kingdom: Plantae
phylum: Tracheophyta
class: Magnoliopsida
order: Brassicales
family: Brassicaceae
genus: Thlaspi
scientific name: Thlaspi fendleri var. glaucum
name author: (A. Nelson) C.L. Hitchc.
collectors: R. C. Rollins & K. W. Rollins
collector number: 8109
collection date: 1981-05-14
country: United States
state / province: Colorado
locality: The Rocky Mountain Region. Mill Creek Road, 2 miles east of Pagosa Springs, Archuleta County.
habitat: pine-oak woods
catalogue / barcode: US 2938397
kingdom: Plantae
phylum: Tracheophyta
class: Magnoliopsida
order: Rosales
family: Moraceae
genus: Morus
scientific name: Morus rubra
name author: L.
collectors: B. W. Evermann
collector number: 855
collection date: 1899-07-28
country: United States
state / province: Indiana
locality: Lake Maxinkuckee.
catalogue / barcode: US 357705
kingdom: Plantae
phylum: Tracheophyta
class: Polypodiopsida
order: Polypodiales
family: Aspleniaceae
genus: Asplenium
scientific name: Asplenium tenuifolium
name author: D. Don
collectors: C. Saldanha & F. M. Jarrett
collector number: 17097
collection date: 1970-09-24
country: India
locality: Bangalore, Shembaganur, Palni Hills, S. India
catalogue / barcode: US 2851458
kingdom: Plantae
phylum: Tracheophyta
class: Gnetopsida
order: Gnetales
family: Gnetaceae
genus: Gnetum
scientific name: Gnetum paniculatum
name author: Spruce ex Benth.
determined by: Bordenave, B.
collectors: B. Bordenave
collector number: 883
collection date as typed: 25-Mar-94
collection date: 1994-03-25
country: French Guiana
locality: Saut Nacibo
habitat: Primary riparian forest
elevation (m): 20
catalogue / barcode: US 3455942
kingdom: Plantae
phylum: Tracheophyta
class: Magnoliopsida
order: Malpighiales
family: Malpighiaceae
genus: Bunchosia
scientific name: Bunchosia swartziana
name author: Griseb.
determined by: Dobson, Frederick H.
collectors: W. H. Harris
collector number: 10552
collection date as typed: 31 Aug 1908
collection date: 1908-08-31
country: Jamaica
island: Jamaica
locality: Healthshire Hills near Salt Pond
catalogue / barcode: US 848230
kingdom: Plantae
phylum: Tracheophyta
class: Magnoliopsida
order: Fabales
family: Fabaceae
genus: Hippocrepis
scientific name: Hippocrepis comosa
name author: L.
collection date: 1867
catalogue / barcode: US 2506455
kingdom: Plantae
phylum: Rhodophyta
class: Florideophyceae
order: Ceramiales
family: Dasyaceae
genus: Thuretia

----------------------------------------

▶ [Problem]:
Please rewrite all the records above with "catalogue / barcode" replaced by "barcode" each time it occurs, leaving everything else unchanged.

▶ [The solution]:
kingdom: Plantae
phylum: Tracheophyta
class: Magnoliopsida
order: Brassicales
family: Brassicaceae
genus: Thlaspi
scientific name: Thlaspi fendleri var. glaucum
name author: (A. Nelson) C.L. Hitchc.
collectors: R. C. Rollins & K. W. Rollins
collector number: 8109
collection date: 1981-05-14
country: United States
state / province: Colorado
locality: The Rocky Mountain Region. Mill Creek Road, 2 miles east of Pagosa Springs, Archuleta County.
habitat: pine-oak woods
barcode: US 2938397
kingdom: Plantae
phylum: Tracheophyta
class: Magnoliopsida
order: Rosales
family: Moraceae
genus: Morus
scientific name: Morus rubra
name author: L.
collectors: B. W. Evermann
collector number: 855
collection date: 1899-07-28
country: United States
state / province: Indiana
locality: Lake Maxinkuckee.
barcode: US 357705
kingdom: Plantae
phylum: Tracheophyta
class: Polypodiopsida
order: Polypodiales
family: Aspleniaceae
genus: Asplenium
scientific name: Asplenium tenuifolium
name author: D. Don
collectors: C. Saldanha & F. M. Jarrett
collector number: 17097
collection date: 1970-09-24
country: India
locality: Bangalore, Shembaganur, Palni Hills, S. India
barcode: US 2851458
kingdom: Plantae
phylum: Tracheophyta
class: Gnetopsida
order: Gnetales
family: Gnetaceae
genus: Gnetum
scientific name: Gnetum paniculatum
name author: Spruce ex Benth.
determined by: Bordenave, B.
collectors: B. Bordenave
collector number: 883
collection date as typed: 25-Mar-94
collection date: 1994-03-25
country: French Guiana
locality: Saut Nacibo
habitat: Primary riparian forest
elevation (m): 20
barcode: US 3455942
kingdom: Plantae
phylum: Tracheophyta
class: Magnoliopsida
order: Malpighiales
family: Malpighiaceae
genus: Bunchosia
scientific name: Bunchosia swartziana
name author: Griseb.
determined by: Dobson, Frederick H.
collectors: W. H. Harris
collector number: 10552
collection date as typed: 31 Aug 1908
collection date: 1908-08-31
country: Jamaica
island: Jamaica
locality: Healthshire Hills near Salt Pond
barcode: US 848230
kingdom: Plantae
phylum: Tracheophyta
class: Magnoliopsida
order: Fabales
family: Fabaceae
genus: Hippocrepis
scientific name: Hippocrepis comosa
name author: L.
collection date: 1867
barcode: US 2506455
kingdom: Plantae
phylum: Rhodophyta
class: Florideophyceae
order: Ceramiales
family: Dasyaceae
genus: Thuretia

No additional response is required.